If the document type is given as an input parameter then document classification is not performed and extraction is performed as per specified document type, otherwise classification and extraction is performed on the input to generate the results.
Input Parameters
Input parameters to the Web Service API would be
INPUT PARAMETERS
1. PDF File (single or multipage)/ ZIP File (zip file may contain single page or multipage tif/tiff or pdf)
2. batchClassIdentifier: String parameter for batch class identifier
3. docType (optional parameter) if user enters a docType then no document classification is performed otherwise classification of the document will be performed.
Output Parameters
Batch XML will be output for the web service.
Web Service URL
http://<HOSTNAME>:8080/dcma/rest/ocrClassifyExtract
Example-
localhost:8080/dcma/rest/batchClass/ocrClassifyExtract
Checklist:
- Extraction would be done only if Extraction module is configured for the particular batch class
- Extraction would be performed only for the plugins which have extraction switch ON in batch class configuration.

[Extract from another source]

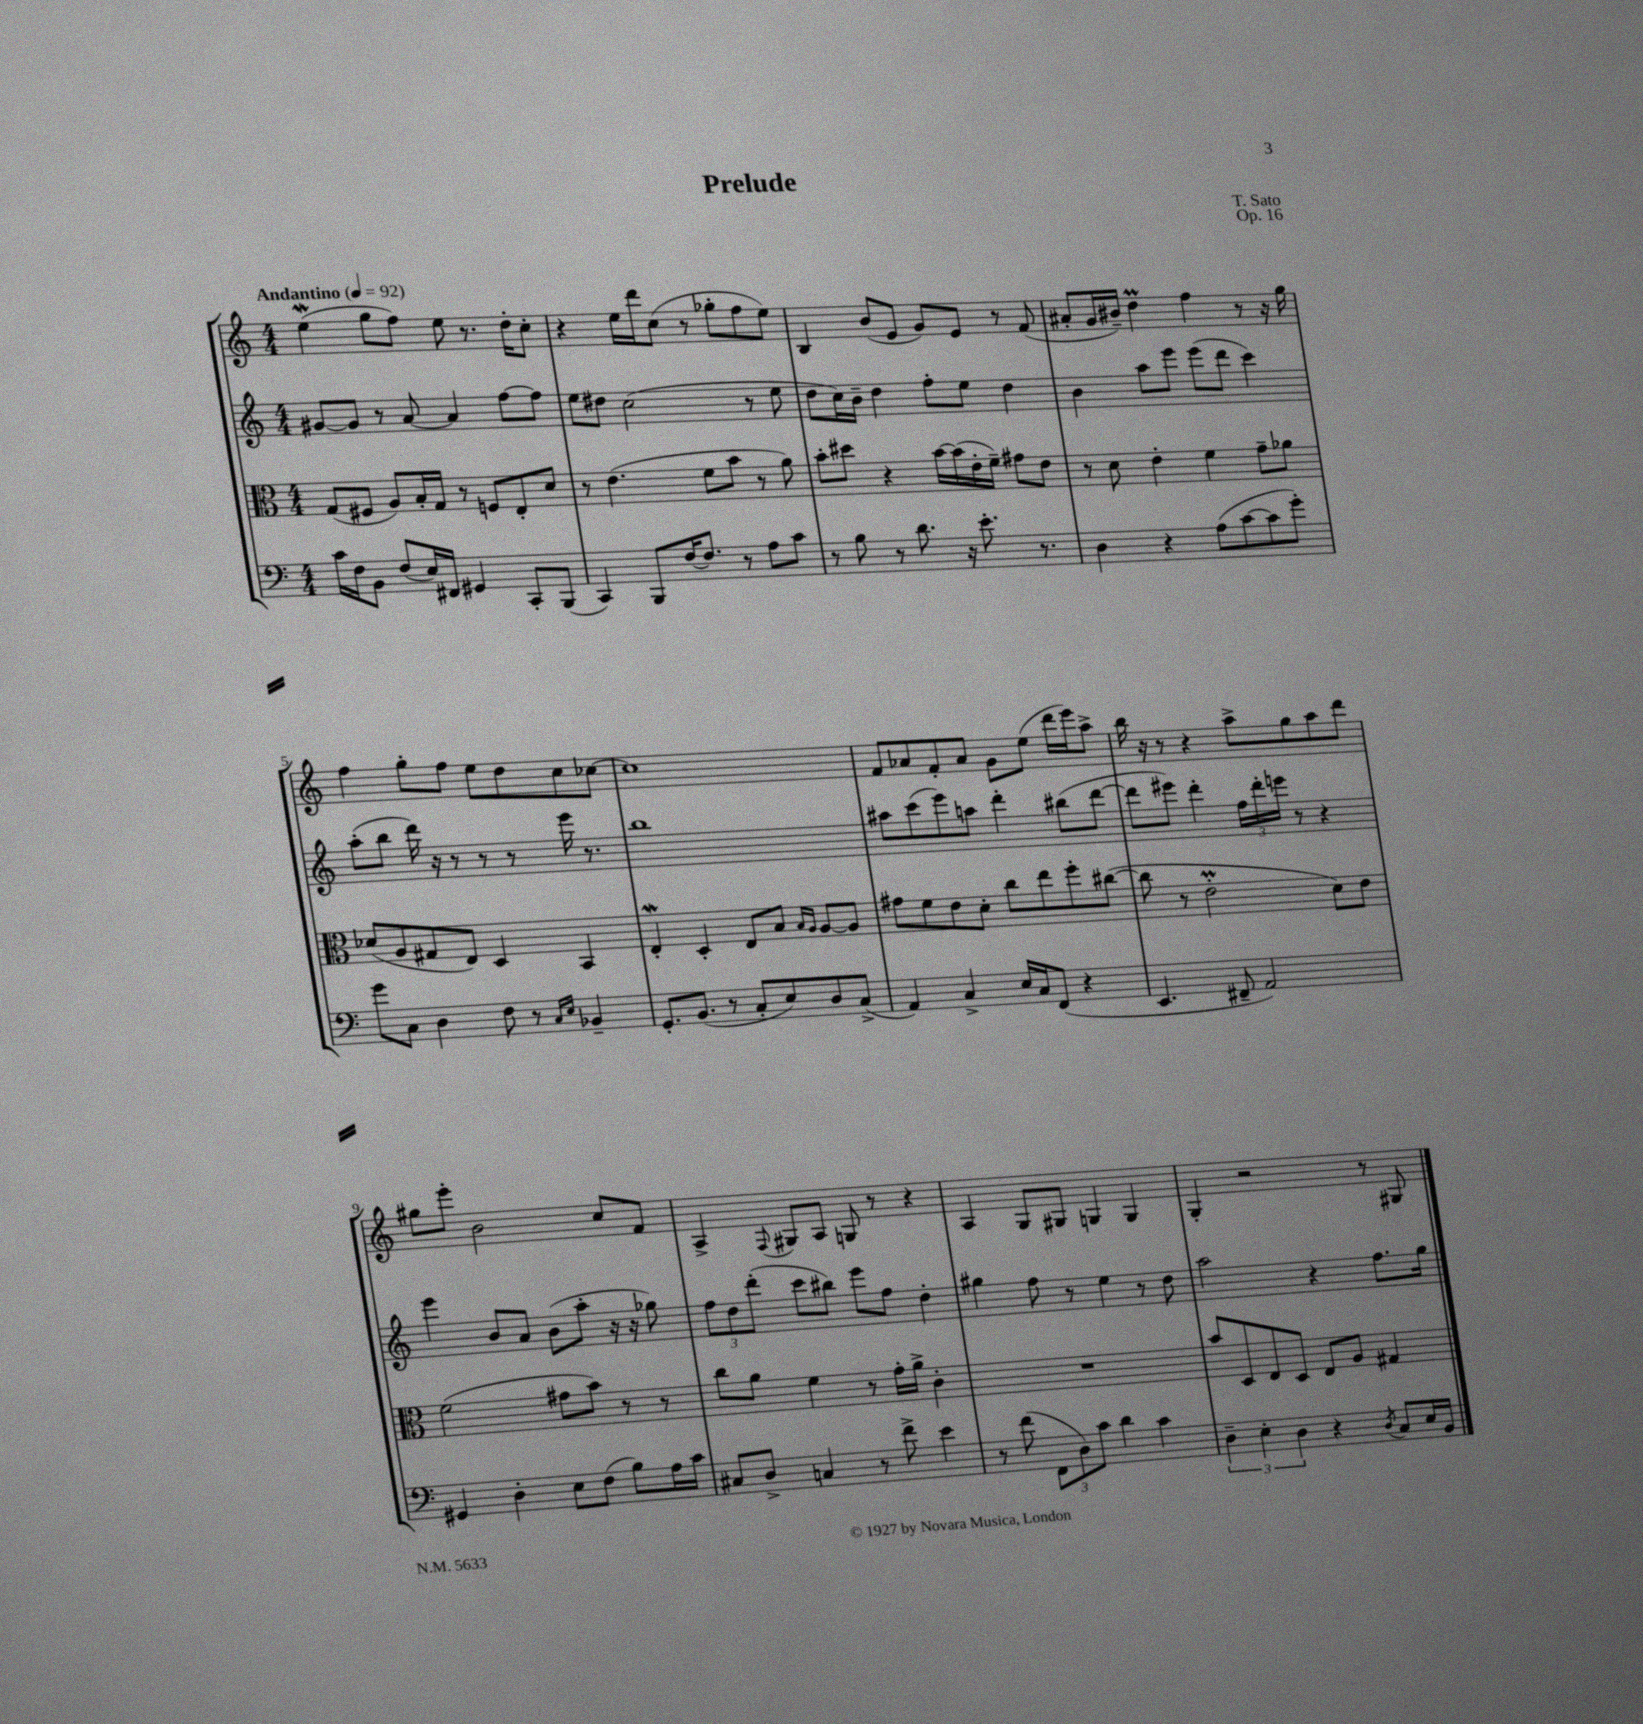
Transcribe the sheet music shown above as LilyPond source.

Sample client code using apache commons http client:-
private static void ocrClassifyExtract() {
HttpClient client = new HttpClient();
String url = “http://localhost:8080/dcma/rest/ocrClassifyExtract”;
PostMethod mPost = new PostMethod(url);
// Adding HTML file for processing
File file1 = new File(“C:\\sample\\US-Invoice.tiff”);
Part[] parts = new Part[2];
try {
parts[0] = new FilePart(file1.getName(), file1);
// Adding parameter for batchClassIdentifier
parts[1] = new StringPart(“batchClassIdentifier”, “BC1”);
MultipartRequestEntity entity = new MultipartRequestEntity(parts, mPost.getParams());
mPost.setRequestEntity(entity);
int statusCode = client.executeMethod(mPost);
if (statusCode == 200) {
System.out.println(“Web service executed successfully..”);
String responseBody = mPost.getResponseBodyAsString();
System.out.println(statusCode + ” *** ” + responseBody);
} else if (statusCode == 403) {
System.out.println(“Invalid username/password..”);
} else {
System.out.println(mPost.getResponseBodyAsString());
}
} catch (FileNotFoundException e) {
System.err.println(“File not found for processing..”);
} catch (HttpException e) {
e.printStackTrace();
} catch (IOException e) {
e.printStackTrace();
} finally {
if (mPost != null) {
mPost.releaseConnection();
}
}
}